Using assessment centres to cherry pick staff is fine if the assessors are up to the job. But with horror stories aplenty, isn't it time for a code of practice as well as more involvement from employers? Caroline Horn reports
Assessment centres have become one of the most popular tools in selecting new recruits, with more than 30 per cent of companies now believed to use them. They are used to test a range of competencies among a group of candidates - or sometimes individuals - through a series of varied exercises, with candidates monitored and assessed by a number of trained observers. The process gives the candidates a number of different opportunities to demonstrate their strengths. In this way, a company hopes it is getting the right person for the job.
But what is sometimes forgotten during the assessments is the candidates themselves. Roy Davis, head of communications for SHL, which develops and provides assessment solutions, says, "Candidates are the most important person in the process. The first thing they should be asking for is feedback, because that is how they learn from the process."
Sarah Macpherson, senior consultant with CGR Business Psychologists, adds, "If assessment centres are well managed, they can be a very positive experience and an individual can learn a lot about themselves.
Even if they don't get the job, good feedback can help them to find out which areas they need to do more work on.
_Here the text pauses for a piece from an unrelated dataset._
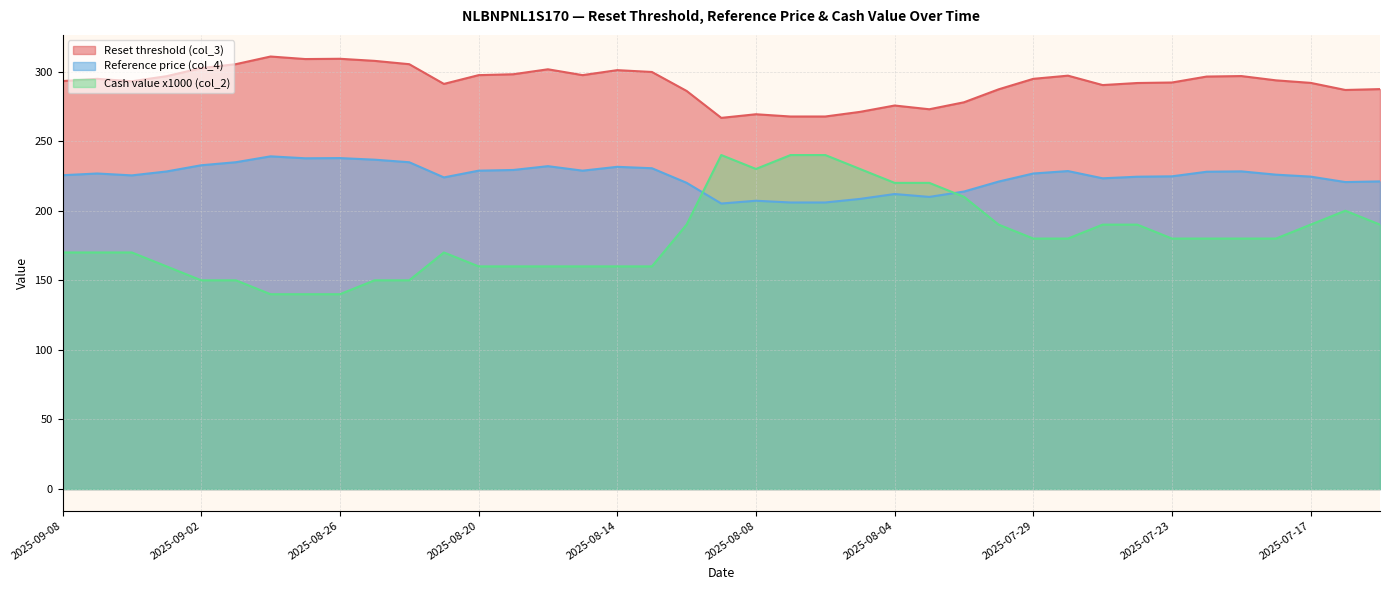

Which series changed the most between 2025-09-03 and 2025-07-30?

Cash value x1000 (col_2)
But if the experience is negative, it can knock the candidate's confidence and knock back their job search."
Power of word of mouth
When candidates leave assessment centres feeling that the exercise and feedback have been poorly managed, that has ramifications for the potential employer, since the candidates are quite likely to share the experience with friends and colleagues.
Macpherson explains, "In small communities, word goes around and other candidates will refuse to go to a badly-run assessment centre." It is a poor advertisement for the potential employer.
Should the candidate's impression be correct, it will have also been an expensive mistake for the employer - not just the wasted cost of the assessment itself but in the development of the company.